Girls weren’t the only
ones he played tricks on. A lot of young guys came into the pool hall
looking to make a name for themselves. We all were the best players
within a couple states and had a reputation. Everybody new came in
nervous. We cultivated an image of knife fights and pool hustling in
our hall. In reality we were all just a bunch of jokesters under
Mike’s spell. Mike would always take the first crack at them. At
some point in the first hour or so of play, and only if Mike was
getting beat, when his opponent wasn’t paying attention, Mike would
tell the guy he had scratched (dropped the cue ball in the pocket by
mistake). The guy, still on edge, expecting to get knifed in the
bathroom or some shit, would go to every pocket on the table and find
no cue ball. Kind of freaking out, he’d look up at Mike, maybe a
little scared, or pissed even. And right there in Bozo’s front
pocket would be the unmistakable bulge of a pool ball. Mike always
stood a little funny; he had a way of throwing his shoulders back
almost behind him with his pelvis and belly sticking straight
forward. He’d exaggerate his posture just slightly and that cue
ball would look like the codpiece on a medieval knight. Then he’d
offer it to him with a straight face. “Ahh shit? Where the fuck’d
that cue ball go, didja lose that sonafabitch?” Totally serious.
Never cracking.
He could think fast too, he
had some kind of back east, big city magic. There was a really pretty
girl playing pool with her boyfriend one day – she had on this
tight t-shirt with some kind of writing on it that was totally
distorted by her ample breasts. Mike couldn’t stop staring. Finally
uncomfortable enough to say something, she asked him what was he
lookin’ at. Mike hadn’t known it was that obvious and he stumbled
out a little embarrassed he’d been caught: “I was just tryin’

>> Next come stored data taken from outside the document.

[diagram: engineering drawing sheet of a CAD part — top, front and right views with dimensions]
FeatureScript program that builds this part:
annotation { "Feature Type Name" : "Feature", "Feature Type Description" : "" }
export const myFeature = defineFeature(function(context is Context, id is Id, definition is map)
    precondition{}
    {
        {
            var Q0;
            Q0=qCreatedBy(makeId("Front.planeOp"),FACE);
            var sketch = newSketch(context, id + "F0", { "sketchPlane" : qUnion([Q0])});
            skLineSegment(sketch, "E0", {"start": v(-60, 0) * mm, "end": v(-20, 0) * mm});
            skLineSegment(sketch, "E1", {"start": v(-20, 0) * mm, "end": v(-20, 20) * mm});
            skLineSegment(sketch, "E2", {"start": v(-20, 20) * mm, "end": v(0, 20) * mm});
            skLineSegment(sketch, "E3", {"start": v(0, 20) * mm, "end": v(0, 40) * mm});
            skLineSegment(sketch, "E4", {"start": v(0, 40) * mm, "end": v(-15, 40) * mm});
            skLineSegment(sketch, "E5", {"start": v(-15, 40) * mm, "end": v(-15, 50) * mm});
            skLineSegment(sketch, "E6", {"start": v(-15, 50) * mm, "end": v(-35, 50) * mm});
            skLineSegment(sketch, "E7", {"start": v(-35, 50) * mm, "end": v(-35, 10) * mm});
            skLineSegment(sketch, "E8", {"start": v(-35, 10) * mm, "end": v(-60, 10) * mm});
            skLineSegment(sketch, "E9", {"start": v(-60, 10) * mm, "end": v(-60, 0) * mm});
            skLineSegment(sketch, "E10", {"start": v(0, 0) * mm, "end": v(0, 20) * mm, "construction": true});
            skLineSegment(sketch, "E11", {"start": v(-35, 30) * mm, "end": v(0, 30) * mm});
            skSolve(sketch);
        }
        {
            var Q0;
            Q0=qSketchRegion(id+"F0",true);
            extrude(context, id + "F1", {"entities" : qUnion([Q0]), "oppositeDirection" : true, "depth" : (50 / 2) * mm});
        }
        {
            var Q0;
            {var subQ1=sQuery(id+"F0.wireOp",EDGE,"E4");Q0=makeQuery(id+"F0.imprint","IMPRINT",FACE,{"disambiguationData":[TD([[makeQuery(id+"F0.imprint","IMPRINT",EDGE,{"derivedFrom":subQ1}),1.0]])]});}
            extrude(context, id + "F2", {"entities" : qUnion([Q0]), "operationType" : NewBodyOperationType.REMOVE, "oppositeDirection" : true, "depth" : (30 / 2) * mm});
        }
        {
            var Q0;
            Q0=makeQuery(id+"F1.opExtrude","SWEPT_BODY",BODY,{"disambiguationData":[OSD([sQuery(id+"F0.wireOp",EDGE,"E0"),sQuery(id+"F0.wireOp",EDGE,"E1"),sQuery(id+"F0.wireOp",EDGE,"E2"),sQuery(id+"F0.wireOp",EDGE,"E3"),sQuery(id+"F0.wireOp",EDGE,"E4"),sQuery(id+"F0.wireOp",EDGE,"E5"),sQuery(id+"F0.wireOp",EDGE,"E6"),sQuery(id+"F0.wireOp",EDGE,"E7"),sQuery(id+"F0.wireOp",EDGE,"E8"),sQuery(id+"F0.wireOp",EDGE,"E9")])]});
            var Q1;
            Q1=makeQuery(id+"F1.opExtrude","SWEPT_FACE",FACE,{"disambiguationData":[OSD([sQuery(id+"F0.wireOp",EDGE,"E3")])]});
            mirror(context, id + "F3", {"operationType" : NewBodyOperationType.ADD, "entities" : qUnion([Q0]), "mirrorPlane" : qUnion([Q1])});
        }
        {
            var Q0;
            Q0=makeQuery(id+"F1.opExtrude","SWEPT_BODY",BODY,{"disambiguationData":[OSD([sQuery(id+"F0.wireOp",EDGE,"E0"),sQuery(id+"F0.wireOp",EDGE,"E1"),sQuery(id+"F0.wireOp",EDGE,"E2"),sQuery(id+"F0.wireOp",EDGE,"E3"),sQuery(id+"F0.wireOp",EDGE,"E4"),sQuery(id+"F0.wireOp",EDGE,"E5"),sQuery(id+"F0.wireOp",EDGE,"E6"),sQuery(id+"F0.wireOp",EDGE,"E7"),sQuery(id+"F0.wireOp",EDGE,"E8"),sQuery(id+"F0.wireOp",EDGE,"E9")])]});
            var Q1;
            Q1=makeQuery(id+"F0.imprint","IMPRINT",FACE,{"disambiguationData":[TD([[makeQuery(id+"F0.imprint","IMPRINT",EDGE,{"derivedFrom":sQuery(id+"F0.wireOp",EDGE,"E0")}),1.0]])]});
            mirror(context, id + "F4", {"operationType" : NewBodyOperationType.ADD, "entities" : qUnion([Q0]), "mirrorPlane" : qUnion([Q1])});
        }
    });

to read your shirt,” then, only missing a beat, he stretched his
arms out and said, “C’mer honey, I only read braille.”
Mike died in 1998 –
diabetes took his legs and his will to live. He stayed in a nursing
home that only brought him to the pool hall once a week, and without
being able to stand at the table, he died of a broken heart. He did
get the last laugh though. One of his specialties was the massé
shot, a terribly difficult downward stroke that causes the cue ball
to curve and swerve in beautiful swoops. It is horribly destructive
to pool tables if done improperly. After closing one night, all us
employees were sitting around drinking Lord Calvert, the unofficial
whisky of pool players. That week, we had hung framed signs all
around the pool hall which all said “Massé shots not allowed.” A
little sentimental, I told my companions, “You know, if Mike were
here, he’d shit a fit about those signs.” And at that moment
every one of the signs fell off the walls.